I am not generally called on to care for patients upon whom it might be tempting to heap blame or pass summary judgment. That is one of the beauties of pediatrics. Not only do we get to take care of adorable babies, but we don’t have to have the hard conversations that internists do. We don’t have to tell the man who has had three heart attacks and still eats steak for dinner each night that he is slowly killing himself. We don’t have to threaten the diabetic who refuses to take insulin that her feet will fall off.
Still there is a segment of our patient population that does make incredibly bad decisions on a regular basis, just because they were designed that way. Teenagers drink sometimes. They do drugs. They come into the Emergency Department to get anti-nausea medication and fluids after doing too many shots of tequila. They have sex without condoms and they pass around STDs.
So I was not particularly inclined to be sympathetic to the fifteen year old who came to me after having gotten drunk at a party and having sex with a number of different partners. She wanted STD prophylaxis. She asked for the morning after pill. I would of course provide these to her as it was the standard of care. It was my job. But I was also gearing myself up to give her a talking to, to judge her for her actions and demand that she change. Then I noticed that her heart rate was just slightly higher than it should have been. I stopped. I looked at her more closely. Her hands trembled slightly when I asked her to reach out for my pen.
“Are you anxious?” I asked her and she said yes.
“Are you often anxious?”
She nodded again.
“Does drinking make you feel better.”
She said that it did.
“I’m going to do a blood test,” I told her. “Then we’ll get you the other medicines that you need.”
As I left the room she began to talk to the wall, as if there was someone there. An hour later she was admitted to the hospital to be treated for hyperthyroidism, an excess of hormone that was causing the fast heart beat, the feelings of nervousness, the psychiatric disturbances, and the bad behavior that I so nearly chalked up to being a teenager. Nothing more.

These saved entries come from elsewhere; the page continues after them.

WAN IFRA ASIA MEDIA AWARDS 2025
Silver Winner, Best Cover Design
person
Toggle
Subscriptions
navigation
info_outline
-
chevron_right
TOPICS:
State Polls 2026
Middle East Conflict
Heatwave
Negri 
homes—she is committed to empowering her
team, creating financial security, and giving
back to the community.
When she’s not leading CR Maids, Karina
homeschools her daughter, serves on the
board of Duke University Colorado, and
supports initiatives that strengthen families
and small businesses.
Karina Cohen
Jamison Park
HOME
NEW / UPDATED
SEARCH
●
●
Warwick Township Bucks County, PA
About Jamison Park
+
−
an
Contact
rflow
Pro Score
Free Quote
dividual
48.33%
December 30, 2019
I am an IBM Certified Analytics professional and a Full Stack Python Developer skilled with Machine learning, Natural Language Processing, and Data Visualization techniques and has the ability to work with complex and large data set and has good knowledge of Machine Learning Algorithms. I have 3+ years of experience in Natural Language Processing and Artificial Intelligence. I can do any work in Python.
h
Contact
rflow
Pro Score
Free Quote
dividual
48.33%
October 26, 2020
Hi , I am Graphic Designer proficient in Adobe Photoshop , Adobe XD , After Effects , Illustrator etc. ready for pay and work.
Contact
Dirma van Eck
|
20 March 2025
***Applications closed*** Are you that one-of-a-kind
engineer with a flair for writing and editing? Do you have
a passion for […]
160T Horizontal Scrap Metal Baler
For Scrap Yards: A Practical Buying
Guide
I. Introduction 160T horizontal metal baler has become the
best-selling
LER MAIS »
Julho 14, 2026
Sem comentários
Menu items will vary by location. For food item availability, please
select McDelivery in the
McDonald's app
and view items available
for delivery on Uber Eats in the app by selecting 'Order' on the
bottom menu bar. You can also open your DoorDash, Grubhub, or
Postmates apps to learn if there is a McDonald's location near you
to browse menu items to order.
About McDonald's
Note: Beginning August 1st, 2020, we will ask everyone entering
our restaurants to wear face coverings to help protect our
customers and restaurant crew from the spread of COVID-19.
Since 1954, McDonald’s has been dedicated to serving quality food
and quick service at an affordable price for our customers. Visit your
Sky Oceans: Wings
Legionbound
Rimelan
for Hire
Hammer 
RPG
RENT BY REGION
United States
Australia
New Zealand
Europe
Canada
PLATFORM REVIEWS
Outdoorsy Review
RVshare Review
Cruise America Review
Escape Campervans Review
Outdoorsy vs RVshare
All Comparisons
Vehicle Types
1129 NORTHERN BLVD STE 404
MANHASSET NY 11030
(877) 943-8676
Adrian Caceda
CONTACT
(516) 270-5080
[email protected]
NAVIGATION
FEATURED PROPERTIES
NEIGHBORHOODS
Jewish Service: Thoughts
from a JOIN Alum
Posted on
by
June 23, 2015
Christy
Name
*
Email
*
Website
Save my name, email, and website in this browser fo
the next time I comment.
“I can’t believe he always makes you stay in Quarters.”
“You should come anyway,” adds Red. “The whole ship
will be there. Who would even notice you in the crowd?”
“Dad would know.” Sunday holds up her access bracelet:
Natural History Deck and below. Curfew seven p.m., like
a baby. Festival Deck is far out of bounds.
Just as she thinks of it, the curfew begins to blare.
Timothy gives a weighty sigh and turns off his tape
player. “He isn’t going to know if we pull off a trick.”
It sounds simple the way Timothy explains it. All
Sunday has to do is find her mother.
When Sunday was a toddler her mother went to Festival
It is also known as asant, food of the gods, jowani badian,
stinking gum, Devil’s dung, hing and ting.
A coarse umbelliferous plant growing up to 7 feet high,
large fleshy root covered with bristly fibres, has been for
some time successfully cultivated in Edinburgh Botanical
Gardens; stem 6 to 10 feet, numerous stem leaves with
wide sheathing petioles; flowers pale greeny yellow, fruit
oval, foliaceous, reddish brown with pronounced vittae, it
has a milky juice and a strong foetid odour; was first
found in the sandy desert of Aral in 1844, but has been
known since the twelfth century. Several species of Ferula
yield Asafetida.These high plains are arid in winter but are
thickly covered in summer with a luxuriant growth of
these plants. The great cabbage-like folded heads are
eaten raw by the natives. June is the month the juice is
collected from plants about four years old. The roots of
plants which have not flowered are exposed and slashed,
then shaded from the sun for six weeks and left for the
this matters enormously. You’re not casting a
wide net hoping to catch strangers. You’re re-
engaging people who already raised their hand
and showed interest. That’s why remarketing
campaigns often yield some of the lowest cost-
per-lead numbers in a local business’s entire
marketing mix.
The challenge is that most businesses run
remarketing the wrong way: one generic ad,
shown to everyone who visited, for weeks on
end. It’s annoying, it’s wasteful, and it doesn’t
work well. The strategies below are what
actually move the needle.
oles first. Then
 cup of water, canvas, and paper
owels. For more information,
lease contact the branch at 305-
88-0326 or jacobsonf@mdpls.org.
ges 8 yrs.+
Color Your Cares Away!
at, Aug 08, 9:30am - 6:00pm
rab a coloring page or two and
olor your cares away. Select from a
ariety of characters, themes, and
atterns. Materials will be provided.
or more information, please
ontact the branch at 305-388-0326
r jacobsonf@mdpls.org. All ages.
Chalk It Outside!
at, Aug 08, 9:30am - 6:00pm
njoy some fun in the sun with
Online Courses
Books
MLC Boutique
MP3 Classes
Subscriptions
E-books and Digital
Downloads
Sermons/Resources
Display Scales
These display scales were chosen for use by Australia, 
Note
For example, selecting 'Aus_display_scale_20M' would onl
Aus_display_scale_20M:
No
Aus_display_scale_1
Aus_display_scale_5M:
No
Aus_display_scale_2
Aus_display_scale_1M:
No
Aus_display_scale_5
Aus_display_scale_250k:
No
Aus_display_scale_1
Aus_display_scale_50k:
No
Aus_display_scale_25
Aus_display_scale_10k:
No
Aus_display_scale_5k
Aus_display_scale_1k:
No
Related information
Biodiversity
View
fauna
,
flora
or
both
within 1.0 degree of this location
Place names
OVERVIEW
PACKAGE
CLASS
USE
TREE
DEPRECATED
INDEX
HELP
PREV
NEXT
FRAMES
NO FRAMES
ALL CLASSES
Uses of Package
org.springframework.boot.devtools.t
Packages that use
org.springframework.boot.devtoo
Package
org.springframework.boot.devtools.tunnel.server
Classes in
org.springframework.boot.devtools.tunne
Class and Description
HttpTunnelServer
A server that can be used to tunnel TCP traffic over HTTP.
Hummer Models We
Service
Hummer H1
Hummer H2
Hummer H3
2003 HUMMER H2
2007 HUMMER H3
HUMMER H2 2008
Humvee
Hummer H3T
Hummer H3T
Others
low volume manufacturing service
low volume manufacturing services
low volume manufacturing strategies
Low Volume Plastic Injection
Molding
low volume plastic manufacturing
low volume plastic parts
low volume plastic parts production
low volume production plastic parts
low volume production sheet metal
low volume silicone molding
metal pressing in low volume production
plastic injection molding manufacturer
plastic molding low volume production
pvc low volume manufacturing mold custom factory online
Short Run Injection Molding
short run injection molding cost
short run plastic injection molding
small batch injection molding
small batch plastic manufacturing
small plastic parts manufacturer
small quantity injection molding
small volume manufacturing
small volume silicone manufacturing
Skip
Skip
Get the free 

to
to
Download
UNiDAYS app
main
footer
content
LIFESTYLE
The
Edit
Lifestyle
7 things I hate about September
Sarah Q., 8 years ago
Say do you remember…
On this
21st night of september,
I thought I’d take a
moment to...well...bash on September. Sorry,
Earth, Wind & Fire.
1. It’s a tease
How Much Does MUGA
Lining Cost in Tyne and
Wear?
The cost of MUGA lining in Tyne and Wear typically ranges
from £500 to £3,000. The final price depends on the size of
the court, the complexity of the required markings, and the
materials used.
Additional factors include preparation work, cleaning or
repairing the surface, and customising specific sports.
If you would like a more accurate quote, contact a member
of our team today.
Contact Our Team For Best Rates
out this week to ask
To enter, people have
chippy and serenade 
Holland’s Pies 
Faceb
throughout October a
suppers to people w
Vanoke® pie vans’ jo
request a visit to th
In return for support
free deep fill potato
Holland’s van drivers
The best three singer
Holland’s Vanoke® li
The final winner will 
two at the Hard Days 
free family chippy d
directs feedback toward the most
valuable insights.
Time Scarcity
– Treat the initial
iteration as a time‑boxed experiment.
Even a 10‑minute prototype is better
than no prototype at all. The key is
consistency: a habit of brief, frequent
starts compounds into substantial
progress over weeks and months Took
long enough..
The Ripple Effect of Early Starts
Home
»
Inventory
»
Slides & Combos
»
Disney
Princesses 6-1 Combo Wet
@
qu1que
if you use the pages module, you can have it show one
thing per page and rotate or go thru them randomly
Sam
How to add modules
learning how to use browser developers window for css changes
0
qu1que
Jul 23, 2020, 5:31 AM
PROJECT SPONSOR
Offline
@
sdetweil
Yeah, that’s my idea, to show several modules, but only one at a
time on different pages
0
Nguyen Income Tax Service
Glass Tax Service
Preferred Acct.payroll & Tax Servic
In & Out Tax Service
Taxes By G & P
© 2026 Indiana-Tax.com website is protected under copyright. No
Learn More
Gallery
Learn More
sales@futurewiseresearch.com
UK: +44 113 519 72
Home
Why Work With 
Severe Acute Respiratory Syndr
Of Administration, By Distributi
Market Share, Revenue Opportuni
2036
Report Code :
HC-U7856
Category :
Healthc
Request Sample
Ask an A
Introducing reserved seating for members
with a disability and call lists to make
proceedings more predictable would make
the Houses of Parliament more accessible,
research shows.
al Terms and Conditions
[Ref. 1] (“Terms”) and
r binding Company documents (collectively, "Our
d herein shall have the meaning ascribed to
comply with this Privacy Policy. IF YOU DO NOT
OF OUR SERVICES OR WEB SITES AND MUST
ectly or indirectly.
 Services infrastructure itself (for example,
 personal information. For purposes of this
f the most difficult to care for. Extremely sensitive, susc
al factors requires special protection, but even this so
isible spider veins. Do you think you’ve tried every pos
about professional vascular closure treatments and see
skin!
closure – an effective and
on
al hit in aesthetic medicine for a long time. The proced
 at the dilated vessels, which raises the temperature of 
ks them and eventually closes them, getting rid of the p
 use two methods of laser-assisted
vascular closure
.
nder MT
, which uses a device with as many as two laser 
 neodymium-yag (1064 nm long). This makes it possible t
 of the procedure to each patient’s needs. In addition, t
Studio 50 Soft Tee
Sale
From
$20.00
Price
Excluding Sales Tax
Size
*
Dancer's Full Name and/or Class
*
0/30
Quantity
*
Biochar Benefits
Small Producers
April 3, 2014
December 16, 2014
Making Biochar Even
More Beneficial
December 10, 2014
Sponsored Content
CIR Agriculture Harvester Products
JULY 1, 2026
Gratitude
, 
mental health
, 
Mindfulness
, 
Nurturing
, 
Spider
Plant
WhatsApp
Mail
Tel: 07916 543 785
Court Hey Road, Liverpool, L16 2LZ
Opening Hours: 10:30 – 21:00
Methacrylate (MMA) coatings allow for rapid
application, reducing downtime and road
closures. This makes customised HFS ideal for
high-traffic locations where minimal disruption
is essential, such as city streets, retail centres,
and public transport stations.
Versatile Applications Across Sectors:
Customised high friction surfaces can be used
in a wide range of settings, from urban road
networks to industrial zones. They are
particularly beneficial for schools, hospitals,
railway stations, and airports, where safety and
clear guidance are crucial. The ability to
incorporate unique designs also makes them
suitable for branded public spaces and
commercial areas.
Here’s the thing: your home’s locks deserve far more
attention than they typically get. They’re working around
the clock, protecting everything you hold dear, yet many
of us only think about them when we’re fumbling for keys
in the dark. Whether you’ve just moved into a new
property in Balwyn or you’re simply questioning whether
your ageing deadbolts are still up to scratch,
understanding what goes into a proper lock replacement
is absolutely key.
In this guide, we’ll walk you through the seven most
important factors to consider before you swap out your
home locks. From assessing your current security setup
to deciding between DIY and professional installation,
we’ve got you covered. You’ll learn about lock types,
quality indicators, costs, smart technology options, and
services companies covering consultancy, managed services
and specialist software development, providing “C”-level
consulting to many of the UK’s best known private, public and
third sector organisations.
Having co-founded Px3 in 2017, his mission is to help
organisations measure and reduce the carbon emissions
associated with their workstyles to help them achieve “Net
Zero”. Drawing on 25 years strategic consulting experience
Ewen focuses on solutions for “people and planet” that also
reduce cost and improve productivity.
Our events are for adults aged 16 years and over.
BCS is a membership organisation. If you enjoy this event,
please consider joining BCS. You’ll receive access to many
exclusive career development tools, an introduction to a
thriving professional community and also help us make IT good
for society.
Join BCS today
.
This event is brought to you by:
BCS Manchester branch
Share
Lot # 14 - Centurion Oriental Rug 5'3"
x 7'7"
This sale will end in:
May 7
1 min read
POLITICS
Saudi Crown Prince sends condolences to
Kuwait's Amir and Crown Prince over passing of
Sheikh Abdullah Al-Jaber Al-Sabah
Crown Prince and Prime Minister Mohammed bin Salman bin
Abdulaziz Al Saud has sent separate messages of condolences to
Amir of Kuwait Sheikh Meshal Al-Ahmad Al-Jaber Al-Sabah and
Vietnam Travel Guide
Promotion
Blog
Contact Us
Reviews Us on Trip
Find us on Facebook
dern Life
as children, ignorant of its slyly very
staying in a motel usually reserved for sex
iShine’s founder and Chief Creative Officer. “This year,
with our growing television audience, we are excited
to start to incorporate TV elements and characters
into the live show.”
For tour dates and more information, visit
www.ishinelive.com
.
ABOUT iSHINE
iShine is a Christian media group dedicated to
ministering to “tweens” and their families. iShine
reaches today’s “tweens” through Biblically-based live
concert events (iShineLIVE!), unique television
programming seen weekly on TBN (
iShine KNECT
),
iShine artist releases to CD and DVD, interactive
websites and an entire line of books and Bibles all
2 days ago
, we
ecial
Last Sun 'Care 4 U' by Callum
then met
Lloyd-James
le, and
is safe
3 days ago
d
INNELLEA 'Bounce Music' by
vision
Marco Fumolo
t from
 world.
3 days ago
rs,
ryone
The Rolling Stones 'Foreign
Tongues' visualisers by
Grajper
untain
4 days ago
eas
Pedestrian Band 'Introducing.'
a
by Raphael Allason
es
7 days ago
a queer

There were many other patients waiting for me on the night I met this girl. There are always other patients waiting. And had I failed to make this diagnosis, I think my colleagues would have agreed that I had done nothing wrong. The signs were subtle. Her presenting complaint of bad behavior is rarely the result of a serious medical condition. Nevertheless she had one. And had I not been paying attention, had I already made up my mind about her when I walked into her room, I would have missed it. I would, in making such a snap judgment and failing to gather all the facts, have hurt someone where I might have helped them. Which is wrong. No matter how you look at it.